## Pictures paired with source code
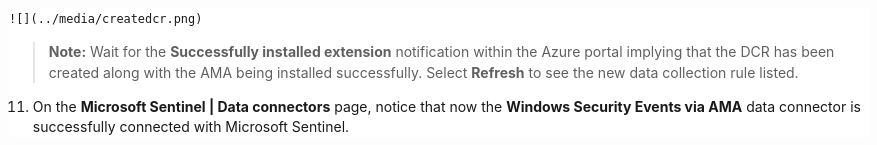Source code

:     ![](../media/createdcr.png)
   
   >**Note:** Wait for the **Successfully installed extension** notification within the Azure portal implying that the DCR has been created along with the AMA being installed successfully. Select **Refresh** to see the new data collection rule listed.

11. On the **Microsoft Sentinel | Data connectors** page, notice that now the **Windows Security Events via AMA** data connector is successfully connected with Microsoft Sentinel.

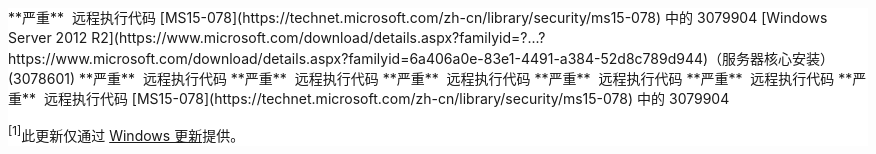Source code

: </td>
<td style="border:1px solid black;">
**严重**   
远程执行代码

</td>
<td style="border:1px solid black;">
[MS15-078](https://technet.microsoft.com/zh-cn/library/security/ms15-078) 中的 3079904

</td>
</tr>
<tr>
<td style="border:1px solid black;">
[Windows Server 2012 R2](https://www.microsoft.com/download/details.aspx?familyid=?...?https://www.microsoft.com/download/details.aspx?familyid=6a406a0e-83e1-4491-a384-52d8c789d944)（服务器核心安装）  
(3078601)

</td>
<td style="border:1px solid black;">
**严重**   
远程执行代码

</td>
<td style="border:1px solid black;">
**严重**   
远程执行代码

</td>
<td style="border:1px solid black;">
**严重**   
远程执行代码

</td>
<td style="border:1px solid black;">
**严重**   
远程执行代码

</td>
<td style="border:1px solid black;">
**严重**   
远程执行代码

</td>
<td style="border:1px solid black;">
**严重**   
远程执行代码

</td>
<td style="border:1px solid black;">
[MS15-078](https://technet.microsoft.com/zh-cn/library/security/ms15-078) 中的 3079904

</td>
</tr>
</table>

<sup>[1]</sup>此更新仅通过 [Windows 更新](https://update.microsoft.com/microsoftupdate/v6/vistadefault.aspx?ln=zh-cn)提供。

## TASK GOAL
Provide an exact copy of only the lines from the beginning of the entries through the line containing "collection rule listed.", both ends included, with no pictures.

## OUTPUT
Source code

:     ![](../media/createdcr.png)
   
   >**Note:** Wait for the **Successfully installed extension** notification within the Azure portal implying that the DCR has been created along with the AMA being installed successfully. Select **Refresh** to see the new data collection rule listed.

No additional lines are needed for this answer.